O Índice de Preços ao Produtor de Grupos de Produtos Agropecuários (IPPA/CEPEA) registrou queda nominal de 3,75% em janeiro frente ao mês anterior, sinalizando retração generalizada nos preços do setor agropecuário. O levantamento é do Centro de Estudos Avançados em Economia Aplicada (Cepea), da Esalq/USP.

A baixa mensal foi influenciada pela desvalorização em todos os subgrupos do indicador. O destaque negativo ficou para o IPPA-Hortifrutícolas, que recuou 7,69%, seguido pelo IPPA-Grãos, com queda de 5,44%. Também apresentaram retração o IPPA-Pecuária (-2,74%) e o IPPA-Cana-Café (-0,63%).

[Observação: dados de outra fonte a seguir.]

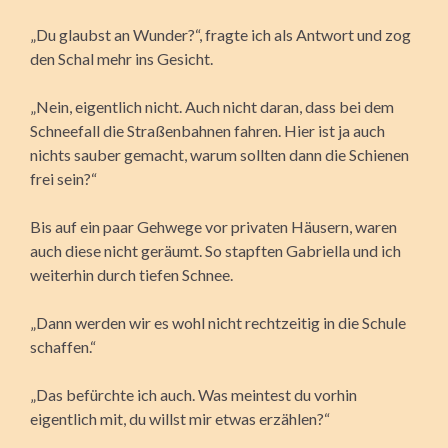
„Du glaubst an Wunder?“, fragte ich als Antwort und zog
den Schal mehr ins Gesicht.
„Nein, eigentlich nicht. Auch nicht daran, dass bei dem
Schneefall die Straßenbahnen fahren. Hier ist ja auch
nichts sauber gemacht, warum sollten dann die Schienen
frei sein?“
Bis auf ein paar Gehwege vor privaten Häusern, waren
auch diese nicht geräumt. So stapften Gabriella und ich
weiterhin durch tiefen Schnee.
„Dann werden wir es wohl nicht rechtzeitig in die Schule
schaffen.“
„Das befürchte ich auch. Was meintest du vorhin
eigentlich mit, du willst mir etwas erzählen?“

Na comparação com os preços industriais, o desempenho do agro foi inferior. O IPA-OG-DI avançou 0,92% no mês, indicando que, em janeiro, os preços agropecuários perderam força frente aos industriais.

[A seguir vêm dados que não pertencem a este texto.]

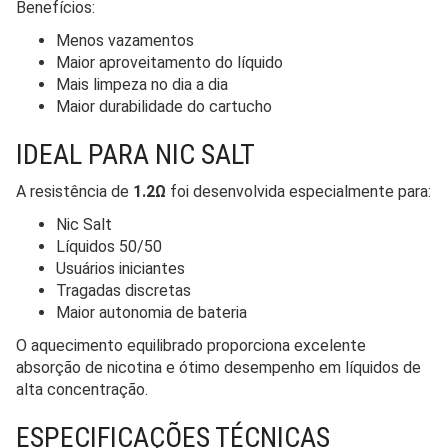
Benefícios:
Menos vazamentos
Maior aproveitamento do líquido
Mais limpeza no dia a dia
Maior durabilidade do cartucho
IDEAL PARA NIC SALT
A resistência de
1.2Ω
foi desenvolvida especialmente para:
Nic Salt
Líquidos 50/50
Usuários iniciantes
Tragadas discretas
Maior autonomia de bateria
O aquecimento equilibrado proporciona excelente
absorção de nicotina e ótimo desempenho em líquidos de
alta concentração.
ESPECIFICAÇÕES TÉCNICAS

Influência do cenário internacional

No mercado externo, os preços dos alimentos em dólares registraram leve alta de 0,33%. Entretanto, a valorização de 2,11% do Real no período resultou em queda de 1,79% nos preços internacionais de alimentos quando convertidos para a moeda brasileira. O movimento cambial, portanto, contribuiu para ampliar a pressão sobre os valores internos.

Queda expressiva no acumulado de 12 meses

Na comparação anual, o recuo é ainda mais significativo. Em janeiro de 2026 frente a janeiro de 2025, o IPPA/CEPEA caiu 8,19%, com retração em todos os grupos analisados. O IPPA-Hortifrutícolas liderou as perdas (-17,68%), seguido pelo IPPA-Cana-Café (-8,78%), IPPA-Grãos (-7,85%) e IPPA-Pecuária (-7,09%).

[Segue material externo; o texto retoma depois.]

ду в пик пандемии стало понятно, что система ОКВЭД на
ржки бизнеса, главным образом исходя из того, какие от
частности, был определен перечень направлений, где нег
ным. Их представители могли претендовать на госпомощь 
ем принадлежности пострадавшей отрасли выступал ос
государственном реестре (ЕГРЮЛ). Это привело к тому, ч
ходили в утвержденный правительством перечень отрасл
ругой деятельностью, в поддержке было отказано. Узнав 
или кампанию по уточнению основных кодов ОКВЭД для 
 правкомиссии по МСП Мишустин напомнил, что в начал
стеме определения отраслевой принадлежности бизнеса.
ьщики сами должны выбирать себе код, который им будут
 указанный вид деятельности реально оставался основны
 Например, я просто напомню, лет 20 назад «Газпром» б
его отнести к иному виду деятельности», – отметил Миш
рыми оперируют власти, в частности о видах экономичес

No mesmo intervalo, o IPA-OG-DI acumulou desaceleração de 2,21%. Já os preços internacionais de alimentos registram queda de 19,12% em reais e de 8,76% em dólares, cenário que também reflete a valorização de 11,36% do Real no período de um ano.

O conjunto dos dados evidencia um ambiente de pressão para o produtor rural, com retração nos preços agropecuários tanto no comparativo mensal quanto no anual, influenciado por fatores internos e pelo comportamento do mercado internacional e do câmbio.